_EXERCISE DESCRIPTION_.
Give back, word for word, the lines in the listing below from the one holding "staining of normal" down to the one holding "adenocarcinoma stained with", both ends included.

_RECORDS PROVIDED_.
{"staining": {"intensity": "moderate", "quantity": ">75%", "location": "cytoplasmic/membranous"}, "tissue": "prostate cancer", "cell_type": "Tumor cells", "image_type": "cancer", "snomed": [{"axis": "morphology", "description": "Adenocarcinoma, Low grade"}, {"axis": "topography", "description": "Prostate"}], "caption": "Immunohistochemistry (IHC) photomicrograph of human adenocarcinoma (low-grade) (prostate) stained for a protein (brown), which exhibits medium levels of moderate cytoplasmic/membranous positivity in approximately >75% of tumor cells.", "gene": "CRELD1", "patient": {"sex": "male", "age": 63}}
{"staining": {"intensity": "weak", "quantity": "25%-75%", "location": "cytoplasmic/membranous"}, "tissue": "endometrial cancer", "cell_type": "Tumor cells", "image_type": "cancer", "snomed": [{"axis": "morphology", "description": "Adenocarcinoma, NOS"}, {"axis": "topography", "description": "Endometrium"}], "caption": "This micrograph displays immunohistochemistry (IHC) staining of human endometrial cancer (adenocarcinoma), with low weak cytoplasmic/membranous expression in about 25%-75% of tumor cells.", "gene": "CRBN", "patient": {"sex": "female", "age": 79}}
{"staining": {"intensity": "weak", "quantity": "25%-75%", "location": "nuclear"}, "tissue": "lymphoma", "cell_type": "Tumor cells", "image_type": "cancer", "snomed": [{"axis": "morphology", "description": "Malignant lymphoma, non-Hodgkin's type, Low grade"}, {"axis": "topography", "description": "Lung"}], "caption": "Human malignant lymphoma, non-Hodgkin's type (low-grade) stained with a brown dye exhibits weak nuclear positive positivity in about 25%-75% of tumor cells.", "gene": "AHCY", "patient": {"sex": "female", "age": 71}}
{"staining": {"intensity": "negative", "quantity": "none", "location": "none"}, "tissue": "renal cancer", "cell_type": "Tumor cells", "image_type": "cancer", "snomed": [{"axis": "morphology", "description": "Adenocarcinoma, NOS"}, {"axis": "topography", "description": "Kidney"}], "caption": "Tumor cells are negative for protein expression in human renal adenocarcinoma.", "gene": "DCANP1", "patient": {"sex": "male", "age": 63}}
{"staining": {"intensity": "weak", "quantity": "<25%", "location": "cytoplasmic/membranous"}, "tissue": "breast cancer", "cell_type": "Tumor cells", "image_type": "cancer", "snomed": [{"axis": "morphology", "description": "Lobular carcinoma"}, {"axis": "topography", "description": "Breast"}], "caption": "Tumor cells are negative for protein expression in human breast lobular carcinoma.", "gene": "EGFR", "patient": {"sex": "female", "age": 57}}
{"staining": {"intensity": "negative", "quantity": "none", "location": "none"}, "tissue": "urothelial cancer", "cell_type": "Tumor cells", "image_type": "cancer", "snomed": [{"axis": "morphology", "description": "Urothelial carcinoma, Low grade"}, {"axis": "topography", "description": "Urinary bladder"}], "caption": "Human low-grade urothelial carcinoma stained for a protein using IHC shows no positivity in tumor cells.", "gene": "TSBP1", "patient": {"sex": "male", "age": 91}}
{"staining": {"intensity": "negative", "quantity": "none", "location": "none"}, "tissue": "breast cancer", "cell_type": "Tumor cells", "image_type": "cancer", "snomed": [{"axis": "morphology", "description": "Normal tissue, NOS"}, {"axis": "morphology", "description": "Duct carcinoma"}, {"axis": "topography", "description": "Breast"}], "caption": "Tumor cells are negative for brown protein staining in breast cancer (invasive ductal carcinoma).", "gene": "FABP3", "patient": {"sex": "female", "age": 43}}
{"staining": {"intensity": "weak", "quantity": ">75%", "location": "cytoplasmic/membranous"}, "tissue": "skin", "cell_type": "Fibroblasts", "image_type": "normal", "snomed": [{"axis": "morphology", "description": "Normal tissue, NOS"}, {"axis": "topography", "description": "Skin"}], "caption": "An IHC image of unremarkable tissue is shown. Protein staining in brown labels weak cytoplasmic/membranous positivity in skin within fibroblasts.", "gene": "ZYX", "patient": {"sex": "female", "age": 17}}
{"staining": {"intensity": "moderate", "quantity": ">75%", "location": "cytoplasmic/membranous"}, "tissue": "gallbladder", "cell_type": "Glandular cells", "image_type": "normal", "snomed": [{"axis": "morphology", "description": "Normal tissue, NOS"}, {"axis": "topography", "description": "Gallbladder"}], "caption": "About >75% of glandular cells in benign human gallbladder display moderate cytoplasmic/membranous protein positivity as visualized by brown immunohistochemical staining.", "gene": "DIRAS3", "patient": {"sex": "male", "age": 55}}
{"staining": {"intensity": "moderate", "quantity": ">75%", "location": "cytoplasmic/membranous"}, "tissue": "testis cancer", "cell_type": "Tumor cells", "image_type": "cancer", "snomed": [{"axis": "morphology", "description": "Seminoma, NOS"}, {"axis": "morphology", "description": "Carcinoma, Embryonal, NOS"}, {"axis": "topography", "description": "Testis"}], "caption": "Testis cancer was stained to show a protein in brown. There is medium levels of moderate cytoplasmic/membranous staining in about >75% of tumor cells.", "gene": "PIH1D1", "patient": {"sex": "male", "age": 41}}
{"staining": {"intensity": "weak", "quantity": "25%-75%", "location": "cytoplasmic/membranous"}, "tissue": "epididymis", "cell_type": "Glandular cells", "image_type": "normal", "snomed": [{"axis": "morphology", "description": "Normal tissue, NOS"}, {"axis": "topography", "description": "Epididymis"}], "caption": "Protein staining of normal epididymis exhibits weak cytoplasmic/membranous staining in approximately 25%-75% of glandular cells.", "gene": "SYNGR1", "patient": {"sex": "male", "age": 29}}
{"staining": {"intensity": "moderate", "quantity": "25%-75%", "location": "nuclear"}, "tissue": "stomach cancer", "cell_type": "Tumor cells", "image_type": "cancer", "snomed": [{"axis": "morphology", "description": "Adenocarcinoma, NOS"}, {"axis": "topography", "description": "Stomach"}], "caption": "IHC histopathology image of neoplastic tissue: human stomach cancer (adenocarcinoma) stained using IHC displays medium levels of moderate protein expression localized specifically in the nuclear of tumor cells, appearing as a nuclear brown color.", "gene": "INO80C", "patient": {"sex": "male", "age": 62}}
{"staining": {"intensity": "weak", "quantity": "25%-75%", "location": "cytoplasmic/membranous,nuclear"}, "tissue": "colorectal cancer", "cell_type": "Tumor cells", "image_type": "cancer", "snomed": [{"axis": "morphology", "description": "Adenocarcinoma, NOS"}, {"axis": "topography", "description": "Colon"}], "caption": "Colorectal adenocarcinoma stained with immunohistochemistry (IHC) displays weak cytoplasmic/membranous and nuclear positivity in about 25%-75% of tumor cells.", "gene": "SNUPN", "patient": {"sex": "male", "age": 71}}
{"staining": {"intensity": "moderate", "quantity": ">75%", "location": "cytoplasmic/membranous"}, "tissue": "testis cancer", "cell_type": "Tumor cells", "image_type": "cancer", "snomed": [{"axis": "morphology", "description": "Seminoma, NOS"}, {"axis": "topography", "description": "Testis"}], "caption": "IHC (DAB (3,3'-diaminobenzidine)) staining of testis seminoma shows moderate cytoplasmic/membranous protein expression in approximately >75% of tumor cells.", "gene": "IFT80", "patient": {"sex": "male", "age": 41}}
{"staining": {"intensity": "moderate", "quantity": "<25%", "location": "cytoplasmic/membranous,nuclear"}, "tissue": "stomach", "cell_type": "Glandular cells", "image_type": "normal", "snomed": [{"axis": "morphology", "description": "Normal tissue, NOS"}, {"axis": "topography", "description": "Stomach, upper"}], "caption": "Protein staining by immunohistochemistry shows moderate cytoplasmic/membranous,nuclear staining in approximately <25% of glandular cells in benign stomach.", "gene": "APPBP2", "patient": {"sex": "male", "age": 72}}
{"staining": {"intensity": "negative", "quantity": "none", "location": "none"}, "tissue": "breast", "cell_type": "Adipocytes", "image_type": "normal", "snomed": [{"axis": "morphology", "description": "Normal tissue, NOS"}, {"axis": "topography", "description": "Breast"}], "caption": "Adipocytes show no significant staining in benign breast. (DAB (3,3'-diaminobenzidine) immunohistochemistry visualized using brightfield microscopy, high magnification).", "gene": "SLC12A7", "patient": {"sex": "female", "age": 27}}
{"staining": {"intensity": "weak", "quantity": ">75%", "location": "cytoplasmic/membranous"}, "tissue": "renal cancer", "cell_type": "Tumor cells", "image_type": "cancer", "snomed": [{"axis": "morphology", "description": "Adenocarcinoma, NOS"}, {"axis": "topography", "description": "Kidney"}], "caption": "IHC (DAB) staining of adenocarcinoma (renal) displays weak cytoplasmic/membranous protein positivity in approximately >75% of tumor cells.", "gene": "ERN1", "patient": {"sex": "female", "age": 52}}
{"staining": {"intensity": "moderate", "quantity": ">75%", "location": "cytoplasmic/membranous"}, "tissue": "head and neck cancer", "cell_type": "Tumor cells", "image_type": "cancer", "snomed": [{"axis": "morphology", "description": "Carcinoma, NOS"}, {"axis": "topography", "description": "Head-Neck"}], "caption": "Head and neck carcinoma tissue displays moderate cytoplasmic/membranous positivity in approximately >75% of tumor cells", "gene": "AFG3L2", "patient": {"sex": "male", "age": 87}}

_PROBLEM SOLUTION_.
{"staining": {"intensity": "weak", "quantity": "25%-75%", "location": "cytoplasmic/membranous"}, "tissue": "epididymis", "cell_type": "Glandular cells", "image_type": "normal", "snomed": [{"axis": "morphology", "description": "Normal tissue, NOS"}, {"axis": "topography", "description": "Epididymis"}], "caption": "Protein staining of normal epididymis exhibits weak cytoplasmic/membranous staining in approximately 25%-75% of glandular cells.", "gene": "SYNGR1", "patient": {"sex": "male", "age": 29}}
{"staining": {"intensity": "moderate", "quantity": "25%-75%", "location": "nuclear"}, "tissue": "stomach cancer", "cell_type": "Tumor cells", "image_type": "cancer", "snomed": [{"axis": "morphology", "description": "Adenocarcinoma, NOS"}, {"axis": "topography", "description": "Stomach"}], "caption": "IHC histopathology image of neoplastic tissue: human stomach cancer (adenocarcinoma) stained using IHC displays medium levels of moderate protein expression localized specifically in the nuclear of tumor cells, appearing as a nuclear brown color.", "gene": "INO80C", "patient": {"sex": "male", "age": 62}}
{"staining": {"intensity": "weak", "quantity": "25%-75%", "location": "cytoplasmic/membranous,nuclear"}, "tissue": "colorectal cancer", "cell_type": "Tumor cells", "image_type": "cancer", "snomed": [{"axis": "morphology", "description": "Adenocarcinoma, NOS"}, {"axis": "topography", "description": "Colon"}], "caption": "Colorectal adenocarcinoma stained with immunohistochemistry (IHC) displays weak cytoplasmic/membranous and nuclear positivity in about 25%-75% of tumor cells.", "gene": "SNUPN", "patient": {"sex": "male", "age": 71}}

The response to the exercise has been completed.